What is needed: Check every line below for the word "shifted" and give only the number of lines where it appears.

Source data:

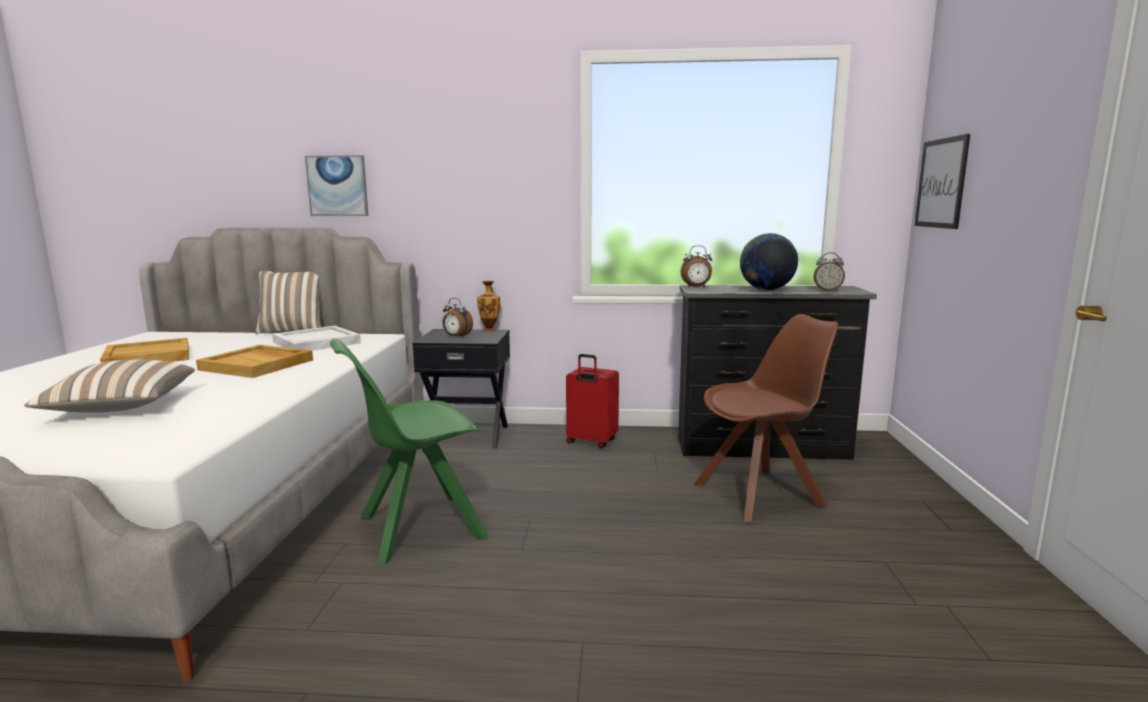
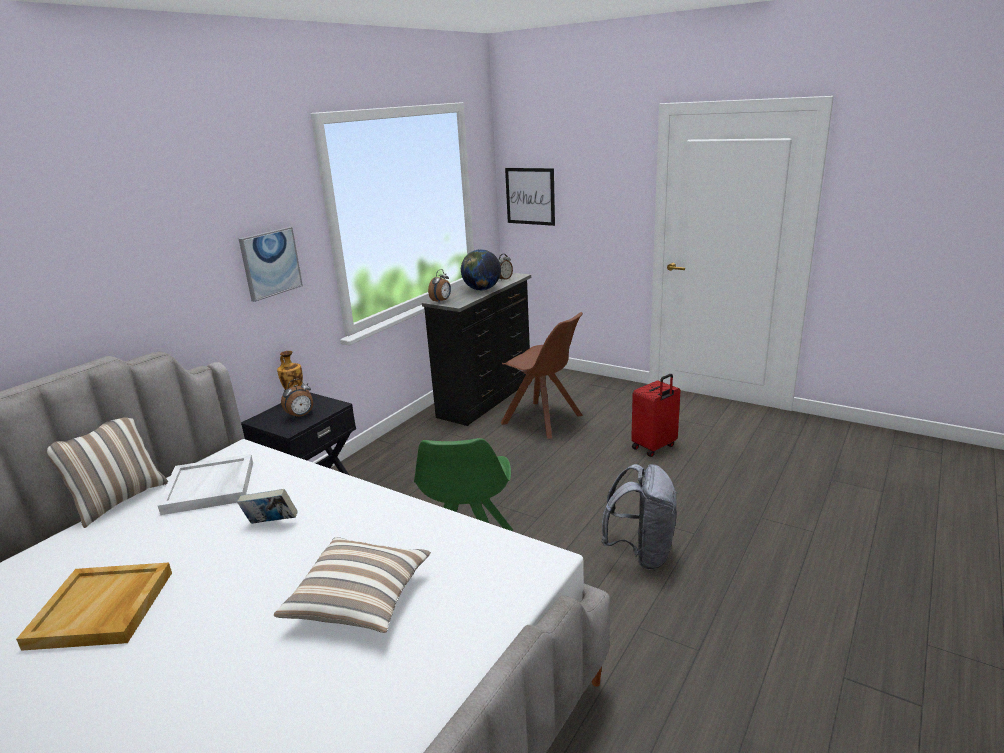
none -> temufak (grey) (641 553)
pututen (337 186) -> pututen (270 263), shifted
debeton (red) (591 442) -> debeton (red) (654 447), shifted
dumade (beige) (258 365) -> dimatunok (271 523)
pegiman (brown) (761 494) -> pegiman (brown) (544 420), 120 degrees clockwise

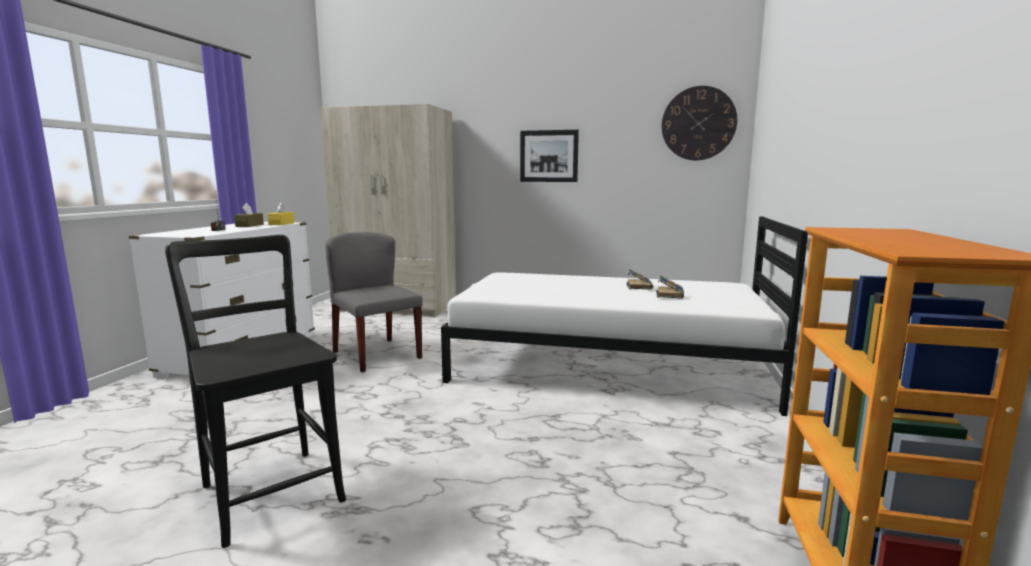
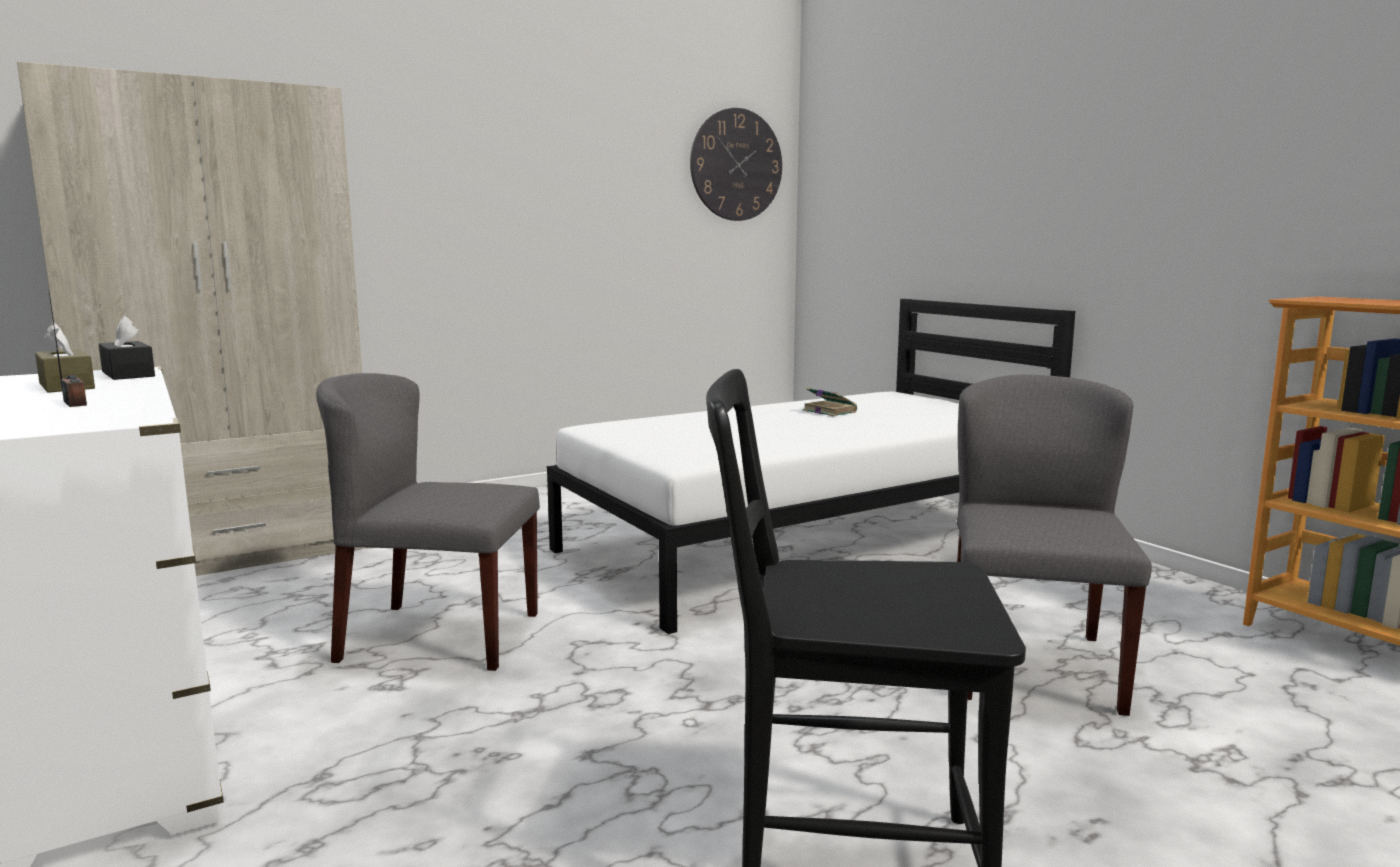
pututen (549 156) -> none
dimatunok (669 294) -> none
none -> pegiman (grey) (1030 665)
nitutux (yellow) (281 224) -> nitutux (black) (128 374)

Written reply: 2